**Data provided**
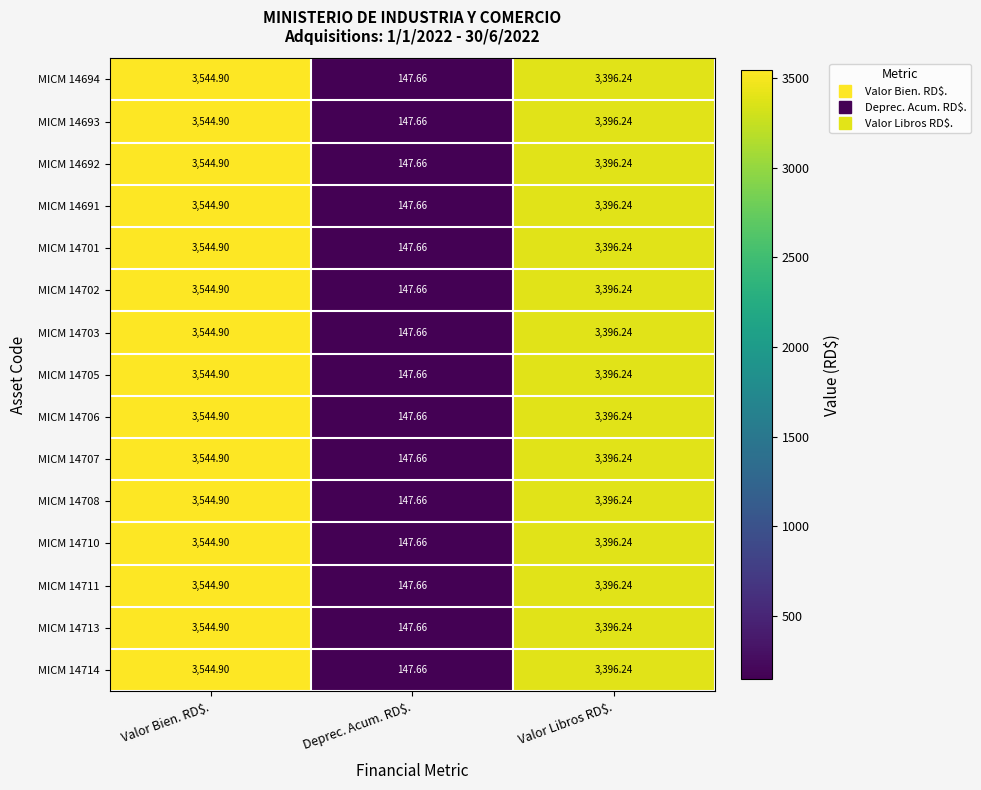

At which category is the sum across all series the highest?

Valor Bien. RD$.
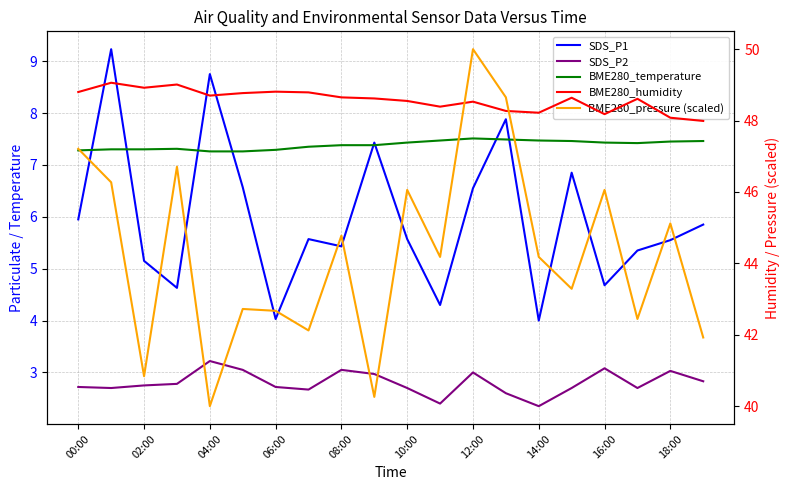

What is the lowest value of the BME280_pressure (scaled) series?

40.0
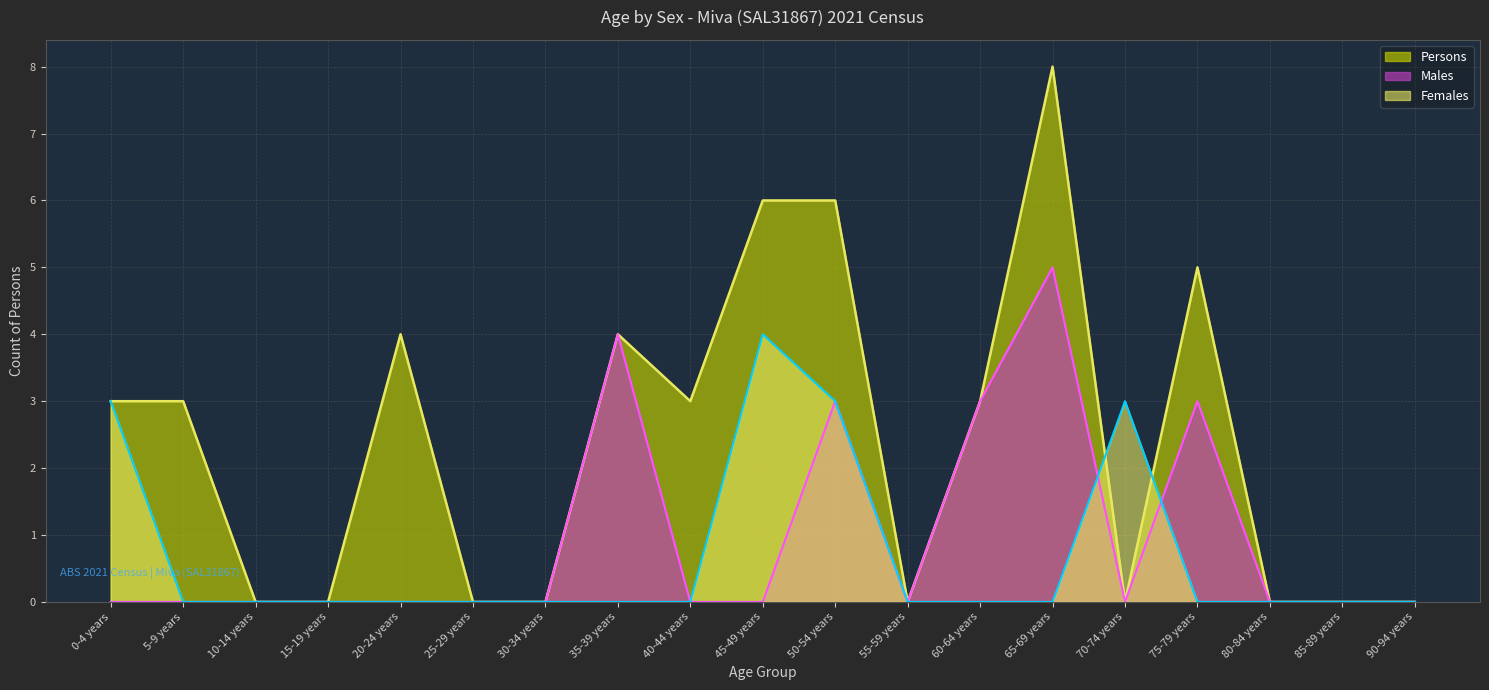

What is the difference between the maximum and minimum values in the Males series?

5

**Try it**
Update the rows above by replacing every "series" with "data set" and keeping everything else the same. Leave the pictures out of your answer.

**Output of the task**
At which category is the sum across all data set the highest?

Valor Bien. RD$.

What is the lowest value of the BME280_pressure (scaled) data set?

40.0

What is the difference between the maximum and minimum values in the Males data set?

5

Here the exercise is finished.